__Task to carry out__.
Only certain lines below are wanted: those starting at the line containing "JEJE（JJ）是一个于2021年推出的加密货币项目，旨在促进去中" and ending at the line containing "权益证明共识机制，实现高效的交易处理和智能合约功能。其原生", both included, each retyped exactly.

__Input data__.

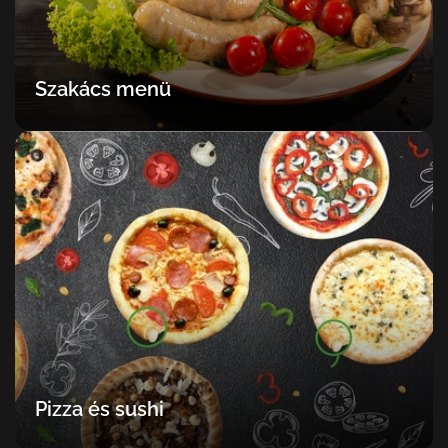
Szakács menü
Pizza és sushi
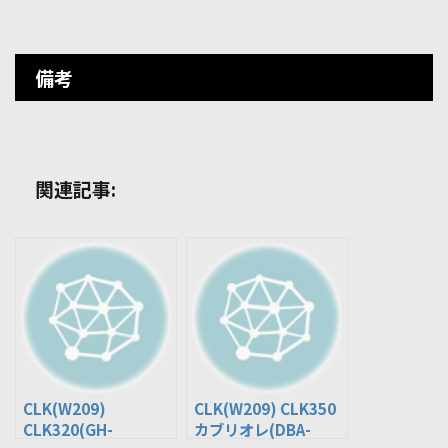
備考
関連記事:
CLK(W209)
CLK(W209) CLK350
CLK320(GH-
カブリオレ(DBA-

...

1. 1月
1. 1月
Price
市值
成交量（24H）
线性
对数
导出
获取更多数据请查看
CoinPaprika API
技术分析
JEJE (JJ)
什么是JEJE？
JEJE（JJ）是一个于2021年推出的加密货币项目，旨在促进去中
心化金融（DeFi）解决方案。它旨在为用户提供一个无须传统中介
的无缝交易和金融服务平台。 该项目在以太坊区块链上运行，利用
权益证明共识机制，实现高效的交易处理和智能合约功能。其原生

---

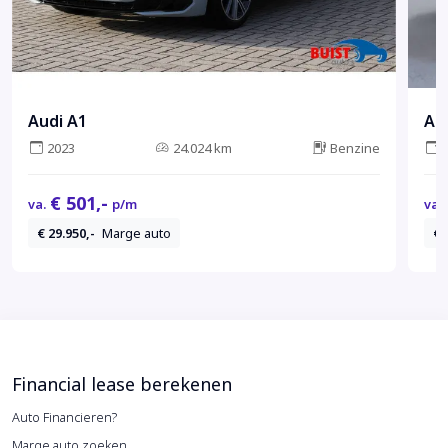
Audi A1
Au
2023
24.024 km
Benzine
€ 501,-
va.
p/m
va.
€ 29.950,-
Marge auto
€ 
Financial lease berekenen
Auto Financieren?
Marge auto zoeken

__Solved problem__.
JEJE（JJ）是一个于2021年推出的加密货币项目，旨在促进去中
心化金融（DeFi）解决方案。它旨在为用户提供一个无须传统中介
的无缝交易和金融服务平台。 该项目在以太坊区块链上运行，利用
权益证明共识机制，实现高效的交易处理和智能合约功能。其原生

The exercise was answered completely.